Task requirements:
A – List every body part that the narrator of the passage "The Shot" mentions, given below along with some material.
B – Translate this sentence from the passage "The Shot" into Spanish: "There was a loud cheer as I gulped down the half-filled beer bottle I was holding."
C – Reproduce the passage "The Shot" word for word, starting at "They set up" and ending at "gauge its potency.".

Reading passage:
-=-=-

The Shot

They set up a cake on the table — baked by one of finest bakers in town and handcrafted to remind me of my happiest day from earlier this year. But the cake failed to grab my attention which instead decided to fixate on the thing kept right beside — a shot glass holding 60ml of a cola-coloured liquid. It was gazing at me with utmost composure, as I looked back with hesitation and doubt. The cheer in the background was growing louder — “a speech and then shoot!”.

I shook my head in protest, but they wouldn’t relent. There was a loud cheer as I gulped down the half-filled beer bottle I was holding. And immediately the focus shifted back to the shot glass. Their chant was unanimous. I could feel my heart sink as I raised it and held it close to my nose in an attempt to gauge its potency.

“Speech and shoot!”

-=-=-

Information provided:
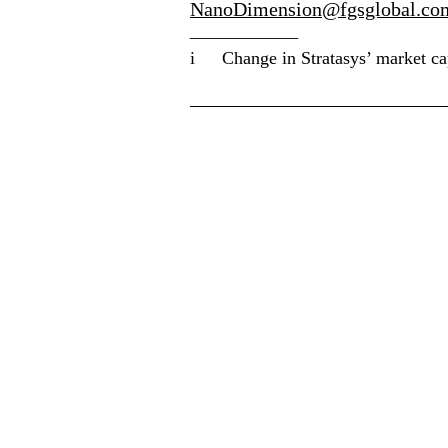
NanoDimension@fgsglobal.co
____________
i
Change in Stratasys’ market c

-=-=-

Answers by item number:
A – head, heart, nose

B – Hubo una fuerte ovación mientras me bebía de un trago la botella de cerveza medio llena que sostenía.

C –
They set up a cake on the table — baked by one of finest bakers in town and handcrafted to remind me of my happiest day from earlier this year. But the cake failed to grab my attention which instead decided to fixate on the thing kept right beside — a shot glass holding 60ml of a cola-coloured liquid. It was gazing at me with utmost composure, as I looked back with hesitation and doubt. The cheer in the background was growing louder — “a speech and then shoot!”.

I shook my head in protest, but they wouldn’t relent. There was a loud cheer as I gulped down the half-filled beer bottle I was holding. And immediately the focus shifted back to the shot glass. Their chant was unanimous. I could feel my heart sink as I raised it and held it close to my nose in an attempt to gauge its potency.